- Problem to work on:
Reproduce the data below word for word, leaving out the pictures.
=== Dataset entries ===
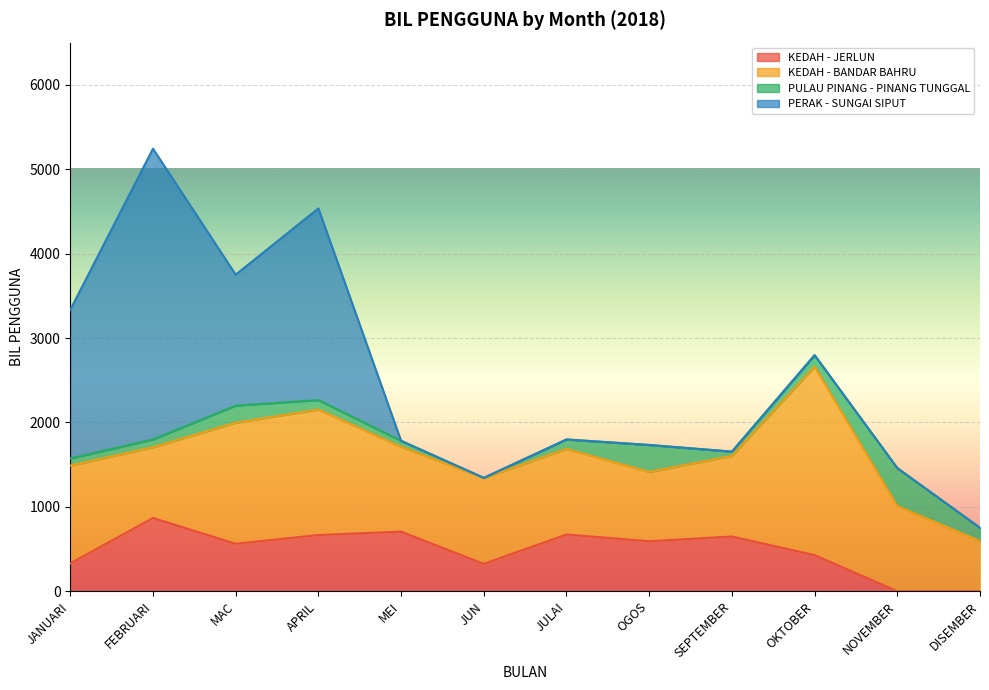

What is the average value of the KEDAH - JERLUN series?

483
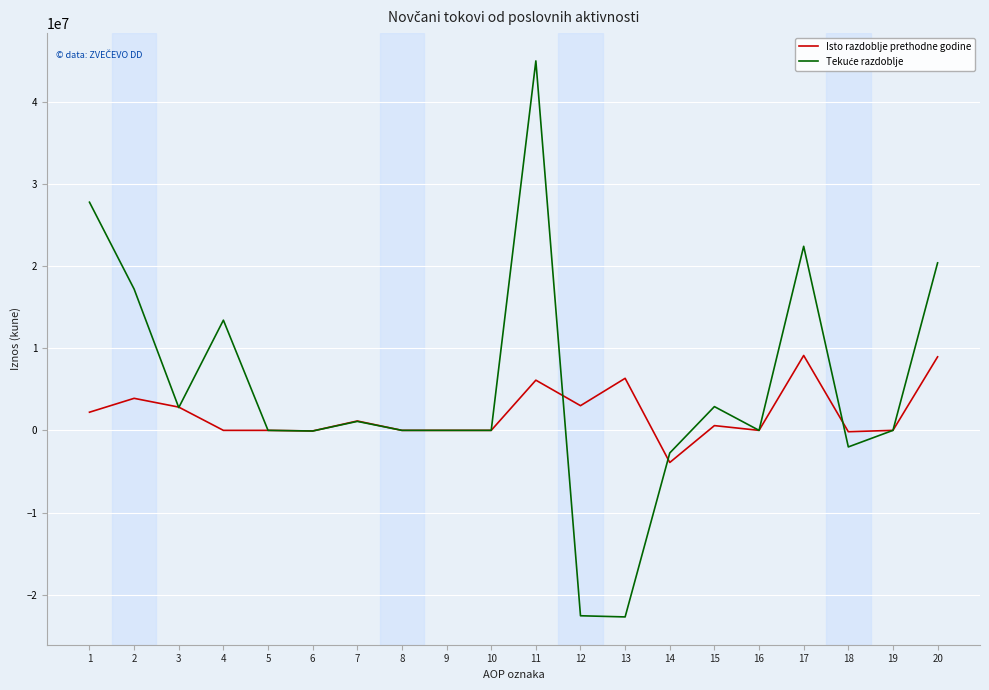

At which category is the sum across all series the highest?

11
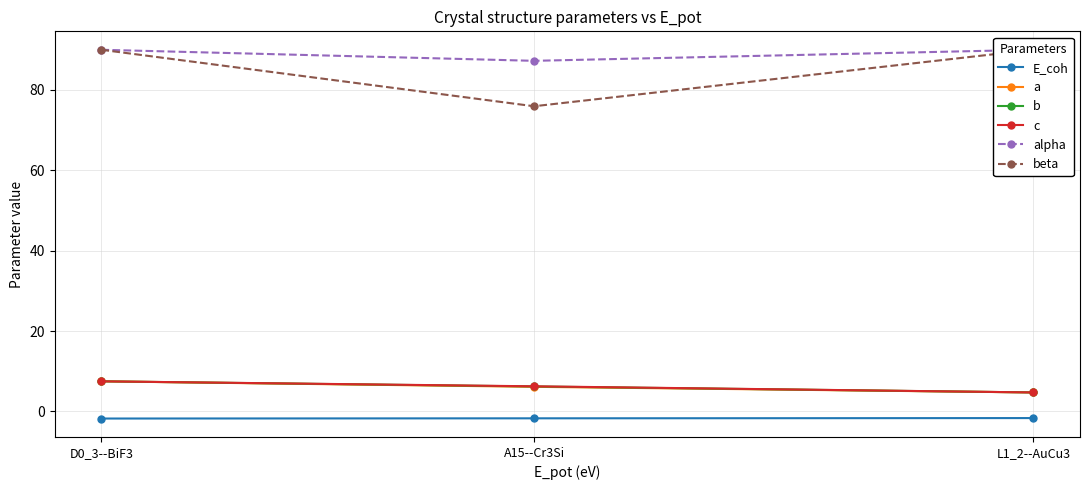

Reading left to right, what are all the values shown in this chart?

E_coh: D0_3--BiF3=-1.8	A15--Cr3Si=-1.7	L1_2--AuCu3=-1.6
a: D0_3--BiF3=7.5	A15--Cr3Si=6.1	L1_2--AuCu3=4.7
b: D0_3--BiF3=7.5	A15--Cr3Si=6.2	L1_2--AuCu3=4.7
c: D0_3--BiF3=7.5	A15--Cr3Si=6.3	L1_2--AuCu3=4.7
alpha: D0_3--BiF3=90.0	A15--Cr3Si=87.2	L1_2--AuCu3=90.0
beta: D0_3--BiF3=90.0	A15--Cr3Si=75.9	L1_2--AuCu3=90.0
===
- Exercise answer:
What is the average value of the KEDAH - JERLUN series?

483

At which category is the sum across all series the highest?

11

Reading left to right, what are all the values shown in this chart?

E_coh: D0_3--BiF3=-1.8	A15--Cr3Si=-1.7	L1_2--AuCu3=-1.6
a: D0_3--BiF3=7.5	A15--Cr3Si=6.1	L1_2--AuCu3=4.7
b: D0_3--BiF3=7.5	A15--Cr3Si=6.2	L1_2--AuCu3=4.7
c: D0_3--BiF3=7.5	A15--Cr3Si=6.3	L1_2--AuCu3=4.7
alpha: D0_3--BiF3=90.0	A15--Cr3Si=87.2	L1_2--AuCu3=90.0
beta: D0_3--BiF3=90.0	A15--Cr3Si=75.9	L1_2--AuCu3=90.0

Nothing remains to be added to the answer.